[Materials provided Boundary: Start]

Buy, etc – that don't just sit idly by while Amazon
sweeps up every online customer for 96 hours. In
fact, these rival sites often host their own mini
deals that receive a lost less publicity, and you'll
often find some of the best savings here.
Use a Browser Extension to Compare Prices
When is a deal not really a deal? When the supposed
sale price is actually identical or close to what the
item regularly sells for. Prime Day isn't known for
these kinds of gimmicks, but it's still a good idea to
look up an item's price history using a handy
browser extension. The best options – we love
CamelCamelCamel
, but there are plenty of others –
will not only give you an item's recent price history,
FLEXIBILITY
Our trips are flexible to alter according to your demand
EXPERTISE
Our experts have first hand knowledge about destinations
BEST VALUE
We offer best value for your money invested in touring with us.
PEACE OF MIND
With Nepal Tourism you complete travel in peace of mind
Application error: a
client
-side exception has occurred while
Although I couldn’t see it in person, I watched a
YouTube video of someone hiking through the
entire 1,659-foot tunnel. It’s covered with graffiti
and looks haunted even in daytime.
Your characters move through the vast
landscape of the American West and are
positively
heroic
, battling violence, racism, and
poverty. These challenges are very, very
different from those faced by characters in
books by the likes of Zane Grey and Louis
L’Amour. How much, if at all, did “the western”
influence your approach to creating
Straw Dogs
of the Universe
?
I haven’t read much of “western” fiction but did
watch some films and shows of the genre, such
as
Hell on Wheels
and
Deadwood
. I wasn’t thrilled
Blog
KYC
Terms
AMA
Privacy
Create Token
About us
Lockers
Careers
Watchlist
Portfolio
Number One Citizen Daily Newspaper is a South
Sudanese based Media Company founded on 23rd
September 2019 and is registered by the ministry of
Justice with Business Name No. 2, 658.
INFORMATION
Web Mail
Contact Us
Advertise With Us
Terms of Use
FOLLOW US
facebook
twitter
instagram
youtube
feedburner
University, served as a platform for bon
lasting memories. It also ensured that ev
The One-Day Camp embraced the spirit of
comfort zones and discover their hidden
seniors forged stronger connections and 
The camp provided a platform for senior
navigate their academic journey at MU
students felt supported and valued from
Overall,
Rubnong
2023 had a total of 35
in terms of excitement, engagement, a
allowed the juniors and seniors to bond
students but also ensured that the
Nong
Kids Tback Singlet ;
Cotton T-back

[Materials provided Boundary: End]

## Your assignment
Write down exactly the span of lines above from the one containing "these kinds of" to the one containing "Although I couldn’t", both ends included.

## Reply to the task
these kinds of gimmicks, but it's still a good idea to
look up an item's price history using a handy
browser extension. The best options – we love
CamelCamelCamel
, but there are plenty of others –
will not only give you an item's recent price history,
FLEXIBILITY
Our trips are flexible to alter according to your demand
EXPERTISE
Our experts have first hand knowledge about destinations
BEST VALUE
We offer best value for your money invested in touring with us.
PEACE OF MIND
With Nepal Tourism you complete travel in peace of mind
Application error: a
client
-side exception has occurred while
Although I couldn’t see it in person, I watched a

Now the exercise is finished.